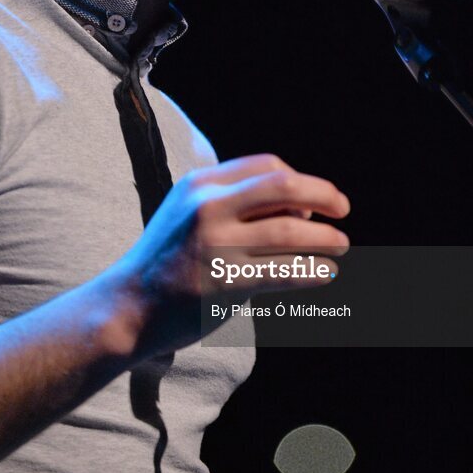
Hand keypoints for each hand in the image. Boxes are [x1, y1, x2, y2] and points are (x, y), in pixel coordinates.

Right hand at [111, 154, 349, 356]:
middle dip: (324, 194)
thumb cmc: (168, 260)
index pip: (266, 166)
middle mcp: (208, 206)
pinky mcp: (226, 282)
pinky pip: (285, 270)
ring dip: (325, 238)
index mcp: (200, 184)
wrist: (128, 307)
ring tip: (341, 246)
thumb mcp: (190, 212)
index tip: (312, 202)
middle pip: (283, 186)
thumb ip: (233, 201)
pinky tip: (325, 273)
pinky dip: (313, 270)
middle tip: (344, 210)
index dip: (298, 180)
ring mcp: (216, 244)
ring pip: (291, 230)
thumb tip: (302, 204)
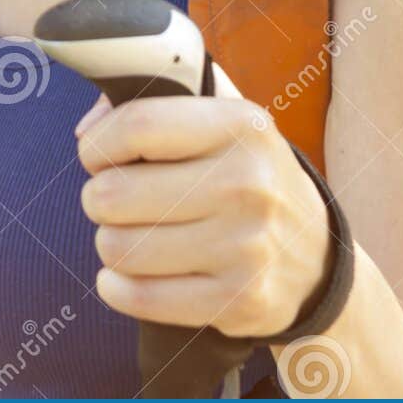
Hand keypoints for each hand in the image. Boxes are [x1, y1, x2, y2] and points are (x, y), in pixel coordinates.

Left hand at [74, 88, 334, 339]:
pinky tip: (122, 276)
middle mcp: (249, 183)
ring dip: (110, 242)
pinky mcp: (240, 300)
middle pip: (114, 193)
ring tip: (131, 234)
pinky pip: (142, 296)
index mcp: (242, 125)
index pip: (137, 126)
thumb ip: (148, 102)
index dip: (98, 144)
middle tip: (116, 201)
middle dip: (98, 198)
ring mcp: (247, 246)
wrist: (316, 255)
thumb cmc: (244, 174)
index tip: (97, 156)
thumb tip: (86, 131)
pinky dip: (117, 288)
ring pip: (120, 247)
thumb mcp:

▶ [Problem statement] In the listing above, find the line with "ring dip: (325, 238)" and the line with "pinky mcp: (240, 300)". Copy exactly those two and every line between, without the pictures.

▶ [Problem solution]
ring dip: (325, 238)
index mcp: (200, 184)
wrist: (128, 307)
ring tip: (341, 246)
thumb mcp: (190, 212)
index tip: (312, 202)
middle pip: (283, 186)
thumb ip: (233, 201)
pinky tip: (325, 273)
pinky dip: (313, 270)
middle tip: (344, 210)
index dip: (298, 180)
ring mcp: (216, 244)
ring pip: (291, 230)
thumb tip: (302, 204)
Hand keypoints for each hand in the image. Boxes are [x1, y1, x2, y2] and points are (x, y), in pixel coordinates.

Left hand at [74, 88, 334, 339]:
pinky tip: (122, 276)
middle mcp: (249, 183)
ring dip: (110, 242)
pinky mcp: (240, 300)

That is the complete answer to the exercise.